Buddhism was the pillar to the unification of Silla. It made it easier for the kingdoms to transit from tribal federations to states. It offered a common religion that was accepted by all states. After unification, Buddhism became a common philosophy (Lee 34). Monks traveled to China to study Buddhism. Such monks later returned to Unified Silla and introduced other sects of Buddhism. Different people adopted different sects. The aristocrats, in particular, adopted the Hwaom Doctrine, which stipulated that all people have their place in the society. They dictated that their place was to lead. They made the slaves and the commoners and slaves work and then share the produce with the state and government officials. Only the powerful aristocratic families were in leadership positions. Thus, the less powerful aristocrats were not happy and revolted. Small revolts arose and rebel leaders would merge in an attempt to restore their respective kingdoms.

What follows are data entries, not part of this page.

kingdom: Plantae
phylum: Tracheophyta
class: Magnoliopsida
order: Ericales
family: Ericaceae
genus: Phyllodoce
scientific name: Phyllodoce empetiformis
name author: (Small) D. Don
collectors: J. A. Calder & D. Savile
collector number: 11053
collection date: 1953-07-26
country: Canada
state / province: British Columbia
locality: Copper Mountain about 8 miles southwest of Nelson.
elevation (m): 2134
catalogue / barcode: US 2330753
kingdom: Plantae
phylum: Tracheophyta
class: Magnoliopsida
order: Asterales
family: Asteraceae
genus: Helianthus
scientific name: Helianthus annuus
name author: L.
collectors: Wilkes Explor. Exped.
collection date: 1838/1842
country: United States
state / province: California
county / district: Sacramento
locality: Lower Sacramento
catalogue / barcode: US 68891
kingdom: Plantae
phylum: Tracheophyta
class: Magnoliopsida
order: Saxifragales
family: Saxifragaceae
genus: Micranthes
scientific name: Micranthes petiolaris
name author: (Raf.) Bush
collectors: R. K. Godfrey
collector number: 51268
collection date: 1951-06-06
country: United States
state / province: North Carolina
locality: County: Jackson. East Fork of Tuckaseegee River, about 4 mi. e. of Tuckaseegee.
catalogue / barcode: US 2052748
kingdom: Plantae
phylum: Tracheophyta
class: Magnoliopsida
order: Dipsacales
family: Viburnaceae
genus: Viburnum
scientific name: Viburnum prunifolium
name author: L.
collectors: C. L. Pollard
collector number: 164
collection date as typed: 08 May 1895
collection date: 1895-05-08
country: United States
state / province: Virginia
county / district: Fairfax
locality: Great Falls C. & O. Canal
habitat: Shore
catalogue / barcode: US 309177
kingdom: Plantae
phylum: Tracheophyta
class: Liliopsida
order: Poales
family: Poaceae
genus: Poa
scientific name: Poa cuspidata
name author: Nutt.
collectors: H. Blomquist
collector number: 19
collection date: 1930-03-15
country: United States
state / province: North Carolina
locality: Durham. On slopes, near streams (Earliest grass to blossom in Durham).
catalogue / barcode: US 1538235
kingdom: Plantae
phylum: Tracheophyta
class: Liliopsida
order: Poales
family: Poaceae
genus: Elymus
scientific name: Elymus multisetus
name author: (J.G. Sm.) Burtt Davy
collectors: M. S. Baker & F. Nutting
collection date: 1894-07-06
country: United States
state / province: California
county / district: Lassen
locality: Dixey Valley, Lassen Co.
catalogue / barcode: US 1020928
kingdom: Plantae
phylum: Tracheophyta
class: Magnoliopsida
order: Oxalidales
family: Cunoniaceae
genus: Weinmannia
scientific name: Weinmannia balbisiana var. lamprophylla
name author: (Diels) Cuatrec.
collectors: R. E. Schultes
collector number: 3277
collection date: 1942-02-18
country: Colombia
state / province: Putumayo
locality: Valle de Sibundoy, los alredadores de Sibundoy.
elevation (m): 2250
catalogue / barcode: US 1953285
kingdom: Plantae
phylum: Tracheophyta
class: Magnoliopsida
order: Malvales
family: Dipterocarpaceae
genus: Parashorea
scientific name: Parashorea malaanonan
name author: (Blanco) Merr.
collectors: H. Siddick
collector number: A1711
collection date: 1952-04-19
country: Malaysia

The common religion of Buddhism evolved to destroy the same people who believed in it. The aristocrats misused the teachings of Buddhism to acquire wealth for themselves at the expense of the other commoners. Corruption and greed became common in Unified Silla, and people wished to restore back their kingdoms. Buddhism was no longer the unifying religion but the dividing philosophy of power and wealth. Greed for wealth and power became the new philosophy, and the advantage of being a unified state was no longer helpful leading to the fall of Unified Silla.

 

Work cited

Eckert, Carter J. Korea, Old and New: A History. Seoul, Korea: Published for the Korea Institute, Harvard U by Ilchokak ;, 1990. Print.

Lee, Peter H. Anthology of Korean Literature: From the Earliest Era to the Nineteenth Century. Honolulu: U of Hawaii, 1983. Print.

Lee, Peter H. Sources of Korean Tradition. New York: Columbia UP, 2000. Print.